::: SUPPLIED MATERIAL :::
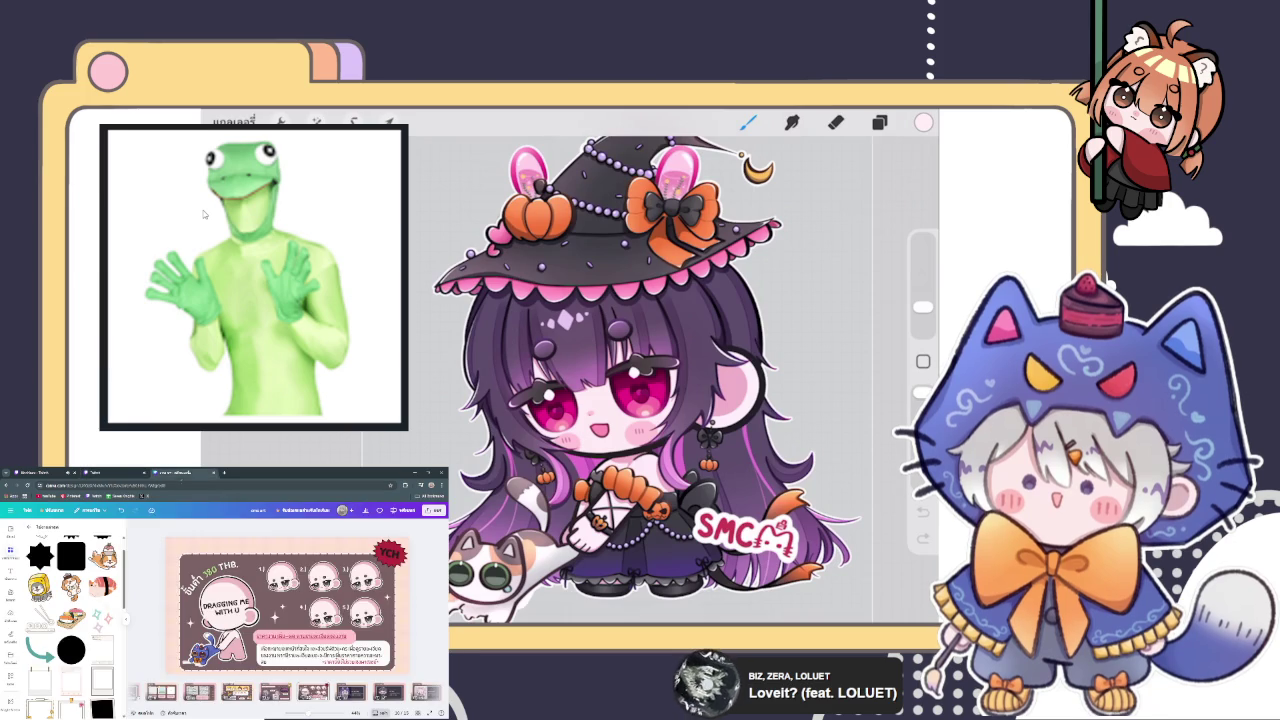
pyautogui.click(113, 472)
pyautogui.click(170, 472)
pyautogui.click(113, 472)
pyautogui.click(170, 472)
:::
» PROBLEM DESCRIPTION: Could you retype each line of the material above exactly, skipping the pictures?

» YOUR SOLUTION:
pyautogui.click(113, 472)
pyautogui.click(170, 472)
pyautogui.click(113, 472)
pyautogui.click(170, 472)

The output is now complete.